The problem:
Please gather every line in the entries below that contains the string "values". Case matters.

Record set:
────────────────────
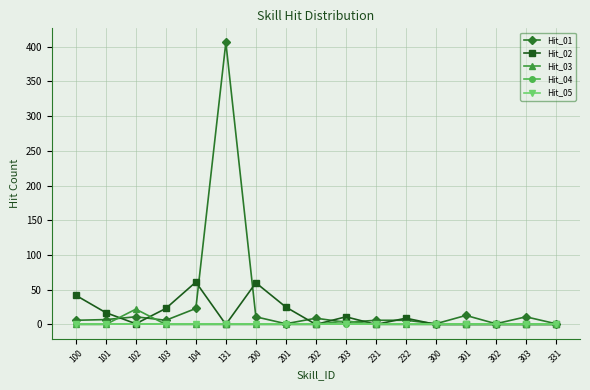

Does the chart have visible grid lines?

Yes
────────────────────
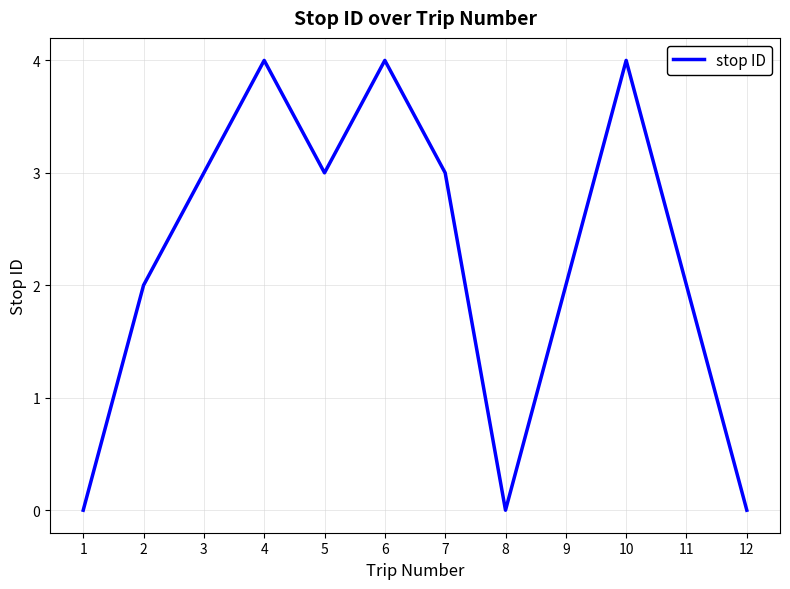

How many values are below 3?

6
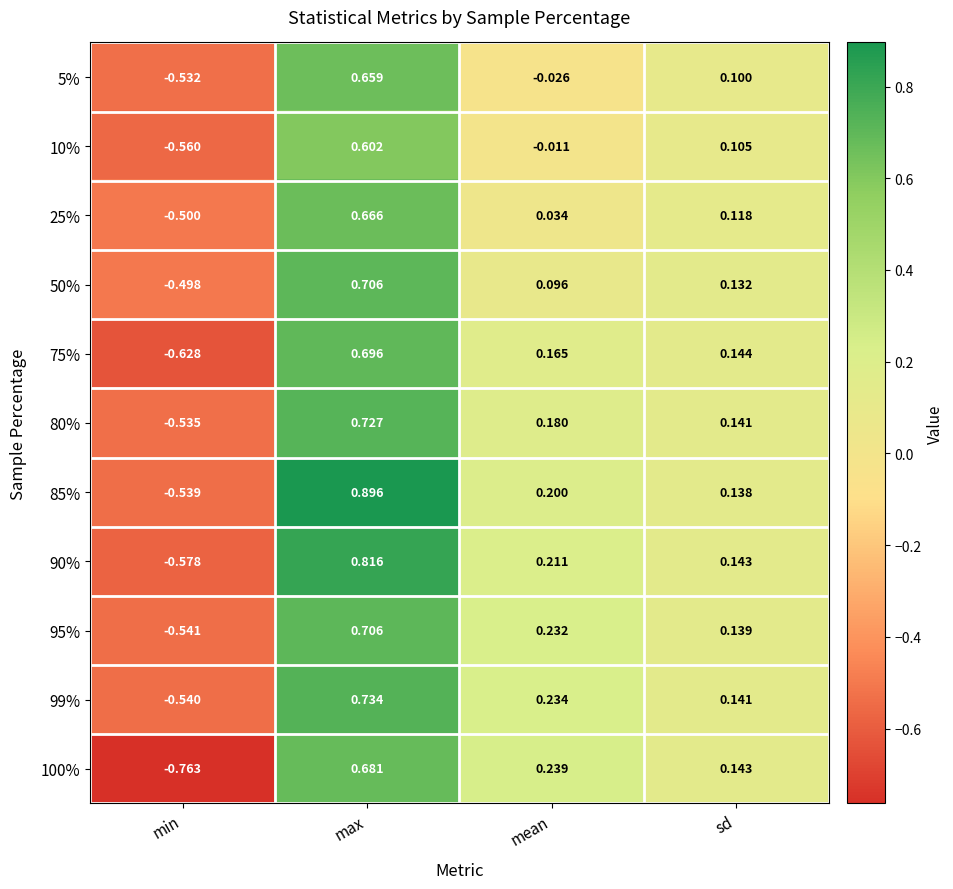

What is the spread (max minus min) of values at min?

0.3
────────────────────
Exercise output:
How many values are below 3?
What is the spread (max minus min) of values at min?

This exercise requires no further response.